The performance-gathering issues dictate which tools to use to gather performance data and how to use the tools that gather this data. A certain level of understanding is required to interpret the results, and this knowledge will assist in balancing the VMs across multiple ESX or ESXi hosts.
The disk throughput issues are based on the limited pipe between the virtualization host and the remote storage, as well as reservation or locking issues. Locking issues dictate quite a bit how ESX should be managed. As discussed in Chapter 5, “Storage with ESX,” SCSI reservations occur whenever the metadata of the VMFS is changed and the reservation happens for the whole LUN and not just an extent of the VMFS. This also dictates the layout of VMFS on each LUN; specifically, a VMFS should take up a whole LUN and not a part of the LUN. Disk throughput is becoming much more of an issue and will continue to be.

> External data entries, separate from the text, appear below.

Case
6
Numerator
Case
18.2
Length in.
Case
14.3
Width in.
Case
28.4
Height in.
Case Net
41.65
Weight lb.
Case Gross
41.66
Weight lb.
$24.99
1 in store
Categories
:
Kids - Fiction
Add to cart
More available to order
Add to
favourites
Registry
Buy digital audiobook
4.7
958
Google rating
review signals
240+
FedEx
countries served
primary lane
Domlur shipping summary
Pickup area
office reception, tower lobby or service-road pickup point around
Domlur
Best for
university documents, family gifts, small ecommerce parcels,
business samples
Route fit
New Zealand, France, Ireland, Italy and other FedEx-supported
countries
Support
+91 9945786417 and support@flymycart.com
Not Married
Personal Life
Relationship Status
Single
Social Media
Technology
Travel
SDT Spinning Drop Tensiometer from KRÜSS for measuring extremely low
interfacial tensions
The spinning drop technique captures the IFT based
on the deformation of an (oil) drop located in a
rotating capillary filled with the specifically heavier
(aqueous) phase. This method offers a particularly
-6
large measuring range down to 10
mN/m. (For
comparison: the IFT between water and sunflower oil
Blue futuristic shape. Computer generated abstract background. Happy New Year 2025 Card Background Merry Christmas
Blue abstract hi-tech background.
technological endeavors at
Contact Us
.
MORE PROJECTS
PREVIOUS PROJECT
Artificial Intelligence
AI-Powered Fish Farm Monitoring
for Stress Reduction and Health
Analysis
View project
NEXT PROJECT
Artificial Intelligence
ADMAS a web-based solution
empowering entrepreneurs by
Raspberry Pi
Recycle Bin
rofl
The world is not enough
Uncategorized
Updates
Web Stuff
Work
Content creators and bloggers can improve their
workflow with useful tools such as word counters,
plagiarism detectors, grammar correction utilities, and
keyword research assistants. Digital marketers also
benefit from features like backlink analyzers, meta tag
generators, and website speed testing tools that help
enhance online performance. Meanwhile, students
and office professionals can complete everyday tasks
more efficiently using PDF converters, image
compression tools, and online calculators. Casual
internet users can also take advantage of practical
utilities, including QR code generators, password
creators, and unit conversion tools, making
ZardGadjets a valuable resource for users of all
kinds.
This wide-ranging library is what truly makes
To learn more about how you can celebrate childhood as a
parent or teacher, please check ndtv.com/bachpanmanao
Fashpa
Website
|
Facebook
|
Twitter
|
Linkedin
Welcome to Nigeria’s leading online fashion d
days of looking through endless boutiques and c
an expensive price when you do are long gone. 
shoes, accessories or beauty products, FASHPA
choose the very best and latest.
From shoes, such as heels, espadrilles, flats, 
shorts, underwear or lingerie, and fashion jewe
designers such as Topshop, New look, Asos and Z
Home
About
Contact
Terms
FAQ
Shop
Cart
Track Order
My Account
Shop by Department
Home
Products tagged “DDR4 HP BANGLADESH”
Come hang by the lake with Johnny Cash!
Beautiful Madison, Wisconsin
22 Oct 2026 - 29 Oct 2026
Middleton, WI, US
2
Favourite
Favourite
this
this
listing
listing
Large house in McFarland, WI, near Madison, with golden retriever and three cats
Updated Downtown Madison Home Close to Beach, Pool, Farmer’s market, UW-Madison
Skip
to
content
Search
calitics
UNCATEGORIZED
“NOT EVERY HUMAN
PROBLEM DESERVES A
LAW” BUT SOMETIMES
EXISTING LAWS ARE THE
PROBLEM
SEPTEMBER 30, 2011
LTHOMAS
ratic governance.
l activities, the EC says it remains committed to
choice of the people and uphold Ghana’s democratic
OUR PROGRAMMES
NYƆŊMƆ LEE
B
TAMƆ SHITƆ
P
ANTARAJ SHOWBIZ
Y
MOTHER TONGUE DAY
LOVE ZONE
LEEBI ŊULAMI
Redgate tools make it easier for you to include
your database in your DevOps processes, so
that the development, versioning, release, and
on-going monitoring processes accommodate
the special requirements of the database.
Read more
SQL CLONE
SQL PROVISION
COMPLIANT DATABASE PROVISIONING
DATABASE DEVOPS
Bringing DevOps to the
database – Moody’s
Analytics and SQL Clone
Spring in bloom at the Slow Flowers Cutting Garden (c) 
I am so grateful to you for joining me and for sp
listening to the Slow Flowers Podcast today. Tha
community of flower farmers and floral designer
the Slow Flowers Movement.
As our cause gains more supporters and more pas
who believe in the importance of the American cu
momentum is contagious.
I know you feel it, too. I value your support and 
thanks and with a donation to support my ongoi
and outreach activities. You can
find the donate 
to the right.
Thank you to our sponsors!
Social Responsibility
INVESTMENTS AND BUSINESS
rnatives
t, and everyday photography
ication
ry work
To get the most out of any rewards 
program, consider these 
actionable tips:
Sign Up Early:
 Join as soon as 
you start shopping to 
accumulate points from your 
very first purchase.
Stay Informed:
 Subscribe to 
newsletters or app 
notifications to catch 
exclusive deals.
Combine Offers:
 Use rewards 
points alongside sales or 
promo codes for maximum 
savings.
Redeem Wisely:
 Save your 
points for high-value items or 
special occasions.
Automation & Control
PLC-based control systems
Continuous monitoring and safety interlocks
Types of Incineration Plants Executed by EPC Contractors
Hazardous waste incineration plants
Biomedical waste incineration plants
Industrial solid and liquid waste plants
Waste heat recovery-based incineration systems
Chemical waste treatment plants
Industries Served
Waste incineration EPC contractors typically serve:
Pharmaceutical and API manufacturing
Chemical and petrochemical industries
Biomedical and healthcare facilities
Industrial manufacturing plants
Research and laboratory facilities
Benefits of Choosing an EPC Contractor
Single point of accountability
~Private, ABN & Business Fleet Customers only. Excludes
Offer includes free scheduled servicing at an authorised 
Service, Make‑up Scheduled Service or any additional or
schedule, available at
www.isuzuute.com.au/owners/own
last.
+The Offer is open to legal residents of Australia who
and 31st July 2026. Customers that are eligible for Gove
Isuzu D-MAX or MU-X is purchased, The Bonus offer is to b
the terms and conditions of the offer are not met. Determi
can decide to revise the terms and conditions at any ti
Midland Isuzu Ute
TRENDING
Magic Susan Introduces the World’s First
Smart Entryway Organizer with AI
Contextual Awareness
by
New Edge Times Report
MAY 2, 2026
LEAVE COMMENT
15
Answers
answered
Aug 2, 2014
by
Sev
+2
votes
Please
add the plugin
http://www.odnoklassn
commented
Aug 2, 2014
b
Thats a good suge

Which is why with vSphere 4.1, Storage IO Control (SIOC) was introduced to traffic shape egress from the ESX host to Fibre Channel arrays. SIOC comes into play if the LUN latency is greater than 20ms. SIOC should improve overall throughput for those VMs marked as needing more of the limited pipe between the host and remote storage.
The network throughput issues are based on the limited pipes between the virtual machines and the outside physical network. Because these pipes are shared among many VMs, and most likely networks, via the use of VLANs, network I/O issues come to the forefront. This is especially true when discussing operational issues such as when to run network intensive tasks: VM backups, antivirus scans, and queries against other agents within VMs.
Virtual machine agility has its own operational and security concerns. Basically, the question is, “Can you ever be sure where your data is at any time?” Outside of the traditional operational concerns, virtual machine agility adds complexity to your environment.
Note that some of the solutions discussed within this chapter are utopian and not easy to implement within large-scale ESX environments. These are documented for completeness and to provide information that will aid in debugging these common problems. In addition, in this chapter unless otherwise mentioned we use the term ESX to also imply ESXi.